Marshfield Clinic Health System, Essentia Health sign integration agreement

For the Tomahawk Leader

WISCONSIN – Marshfield Clinic Health System and Essentia Health, on Thursday, July 27 announced that the two health systems entered into an agreement to form a new integrated regional health system serving rural and mid-urban communities across four states.

The integration agreement was preceded by the signing of a memorandum of understanding in Oct. 2022.

A release from the health systems said the agreement is the “latest step in the process that keeps the organizations on track to come together formally by the end of this year pending regulatory approval.”

“We are both physician-led organizations with an unwavering commitment to the health of rural communities,” said Essentia Health Chief Executive Officer Dr. David Herman, who will serve as CEO of a new parent company. “Our complementary capabilities will allow us to learn and share with one another to better achieve our collective mission.”

“Discussions the past few months have made it clear that this is an incredible opportunity to enhance both health systems, solidify our futures and take patient care and services to an even higher level,” said Dr. Susan Turney, who previously announced plans to step down as Marshfield Clinic Health System CEO this fall. “It represents an opportunity to expand access to care, diversify the services we provide and deepen our community-based work.”

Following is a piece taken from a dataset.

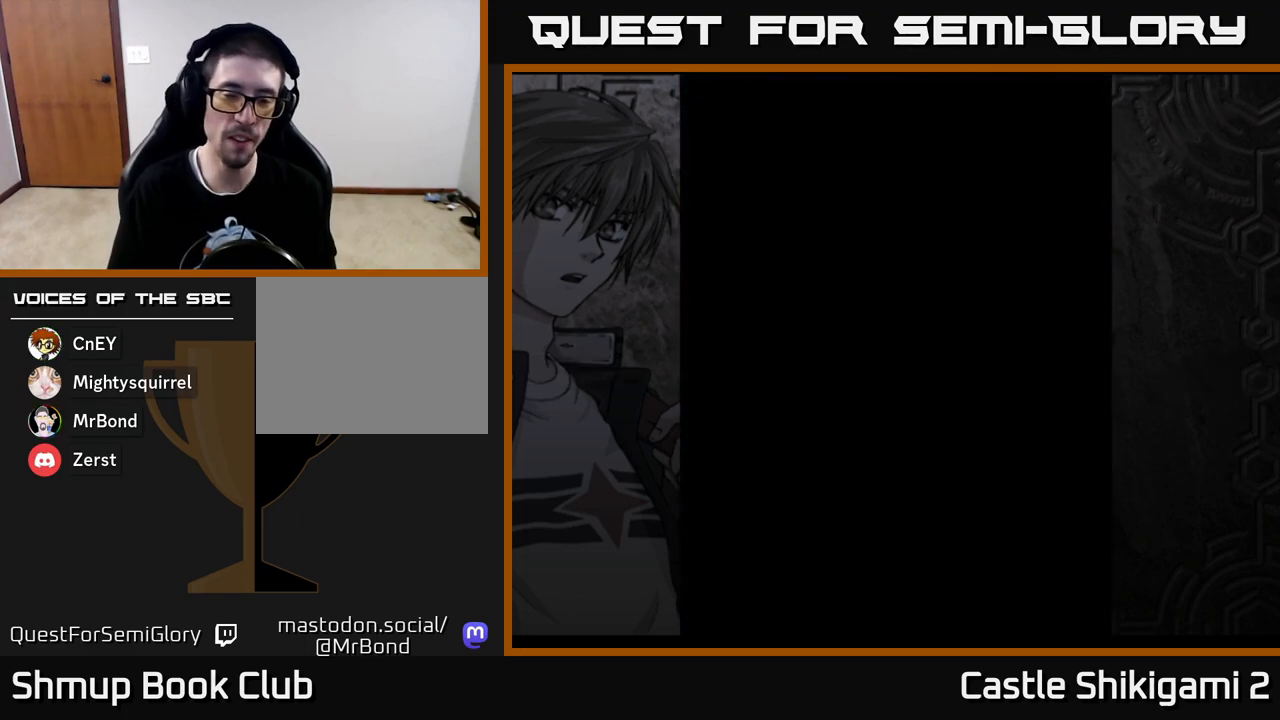
{"buttons": [], "left_stick": "center", "right_stick": "center", "events": []}
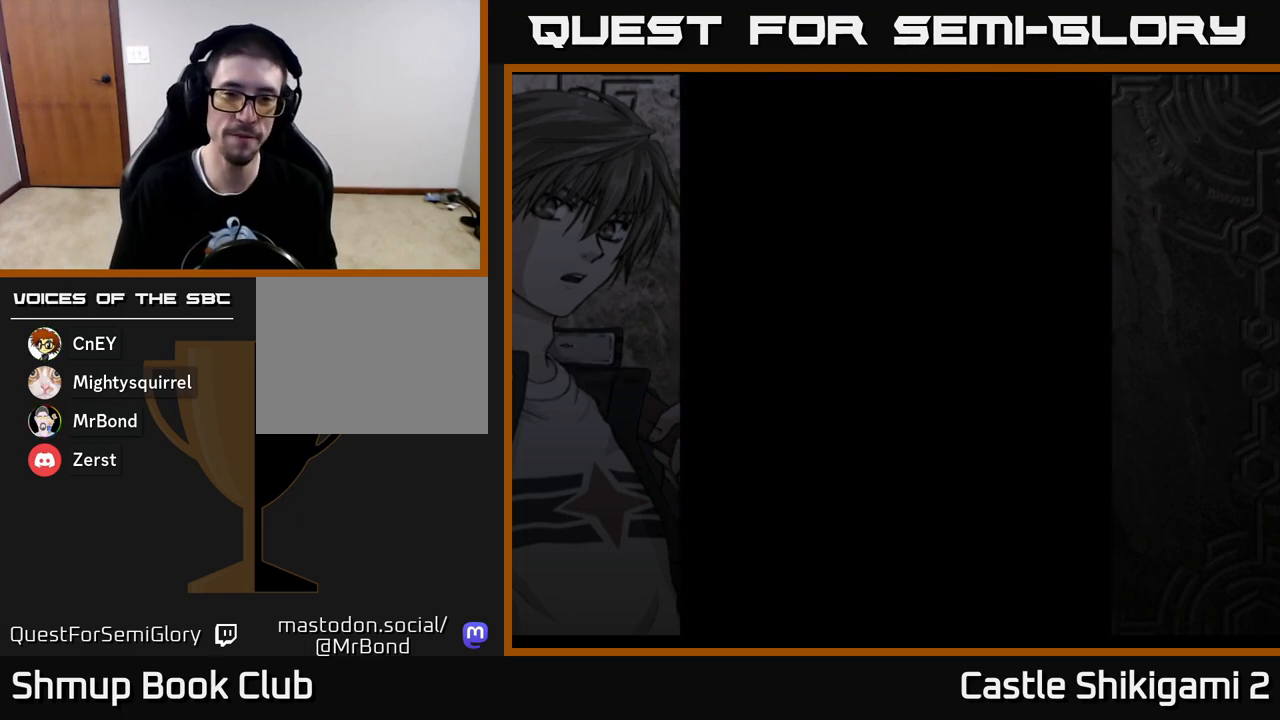
{"buttons": [], "left_stick": "center", "right_stick": "center", "events": []}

“By joining together, Essentia and Marshfield Clinic will combine the strengths of both organizations and advance the level of care in Wisconsin, Minnesota, Michigan’s Upper Peninsula and North Dakota,” the release stated.

The new regional system will “bring greater access to primary, specialty and hospital care through a diverse network of 3,800 providers and 150 sites of care, including 25 hospitals,” according to the release.

Turney and Herman added that through the combination, both organizations will be better positioned to navigate current and future challenges to health care – especially rural health care – and preserve the sustainability of high-quality care in our communities.

“While work remains to finalize our new relationship, this is another positive step in our journey to define the future of health care, and to fundamentally transform rural health care in America,” Turney stated.

“Each time I meet with our Marshfield colleagues, I am excited for our future together and what we can build and sustain to better serve our patients, communities and colleagues,” Herman said. “Times are undeniably challenging for rural health care, yet I am certain we can meet those challenges more successfully together than we can separately.”